HALCEON Project

Community-Based Medication Access Platform

A community-centered digital platform designed to help people access critical medications through peer support and coordinated care—without increasing medical costs.

Overview

Access to essential medications can be disrupted by cost, availability, and timing—particularly for individuals navigating chronic conditions, emergencies, or limited healthcare access. HALCEON was created to address this gap by enabling community-based support for medication access, emphasizing coordination, trust, and safety.

The project explores how digital platforms can facilitate care without monetizing vulnerability, focusing instead on connection, verification, and responsible intervention within a sensitive social and medical context.

  • Date: October 2018 – Present

  • Investigators / Founders:
    Rohan Verma, MD Candidate; Daniel Weng, MD Candidate; Abhi Gami, MD Candidate;
    Waverley He, MD Candidate; Jane Wang, MD Candidate; Thomas Le, MD Candidate

  • Role: Co-Investigator / UI–UX Designer / Product Designer

Challenge

How can a digital platform support urgent medication access through community connection while maintaining trust, safety, and ethical responsibility—without increasing financial burden or introducing risk?

Approach

The design approach treated HALCEON as a care coordination system, not a marketplace. Interfaces were designed to support clarity, consent, and escalation—recognizing that users may be operating under stress, urgency, or limited options.

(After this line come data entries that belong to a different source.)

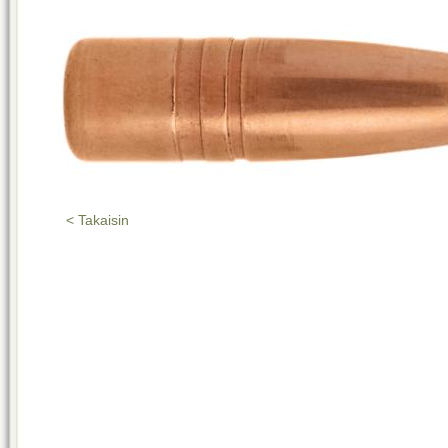
< Takaisin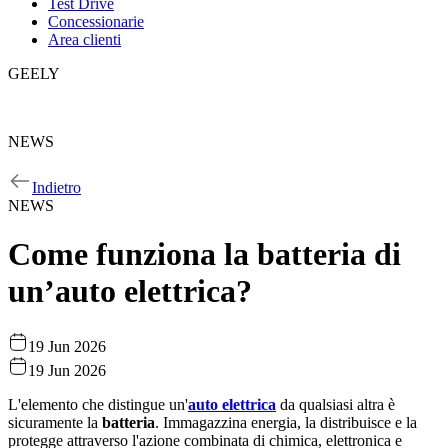
Test Drive
Concessionarie
Area clienti
GEELY
GEELY
NEWS
NEWS
Indietro
NEWS
Come funziona la batteria di
un’auto elettrica?
19 Jun 2026
19 Jun 2026
L'elemento che distingue un'
auto elettrica
da qualsiasi altra è
sicuramente la
batteria
. Immagazzina energia, la distribuisce e la
protegge attraverso l'azione combinata di chimica, elettronica e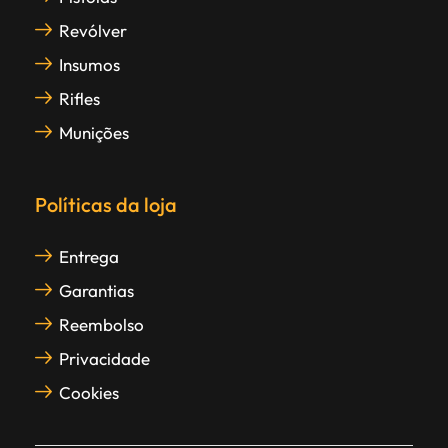
Revólver
Insumos
Rifles
Munições
Políticas da loja
Entrega
Garantias
Reembolso
Privacidade
Cookies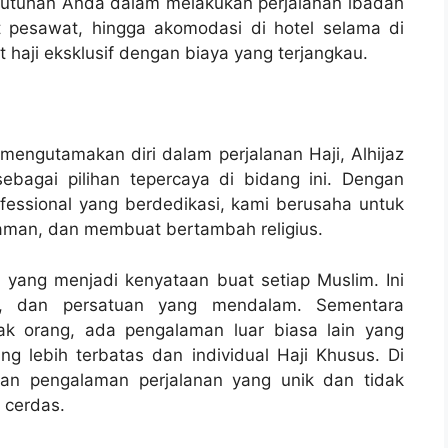
butuhan Anda dalam melakukan perjalanan ibadah
t pesawat, hingga akomodasi di hotel selama di
haji eksklusif dengan biaya yang terjangkau.
mengutamakan diri dalam perjalanan Haji, Alhijaz
ebagai pilihan tepercaya di bidang ini. Dengan
essional yang berdedikasi, kami berusaha untuk
aman, dan membuat bertambah religius.
i yang menjadi kenyataan buat setiap Muslim. Ini
kasi, dan persatuan yang mendalam. Sementara
yak orang, ada pengalaman luar biasa lain yang
g lebih terbatas dan individual Haji Khusus. Di
kan pengalaman perjalanan yang unik dan tidak
 cerdas.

Key considerations included:

  • Designing for high-stakes decision-making under time pressure

  • Supporting peer-to-peer connection without compromising safety

  • Making escalation pathways (including emergency services) explicit and accessible

  • Prioritizing clarity, reassurance, and accountability over speed alone

Process & Decisions

  • Designed map-based and location-aware workflows to surface nearby resources

  • Created interaction patterns that guide users through verification and consent steps

  • Used clear visual hierarchy and color coding to communicate urgency and next actions

  • Integrated explicit escalation options (e.g., emergency services) as part of ethical UX design

  • Prototyped multiple flow variations to test clarity, trust, and emotional response

The interface was intentionally direct and minimal, reducing ambiguity during moments when cognitive load is high.

Outcome & Reflection

HALCEON demonstrates how UX and product design can operate as instruments of care rather than consumption. By framing access as a shared responsibility supported by clear systems, the project highlights the role of design in enabling ethical, community-driven solutions within complex healthcare ecosystems.

This work reinforced my belief that design decisions carry social consequences—particularly in contexts involving health, access, and equity. HALCEON continues to inform how I approach design problems that sit at the intersection of technology, trust, and human need.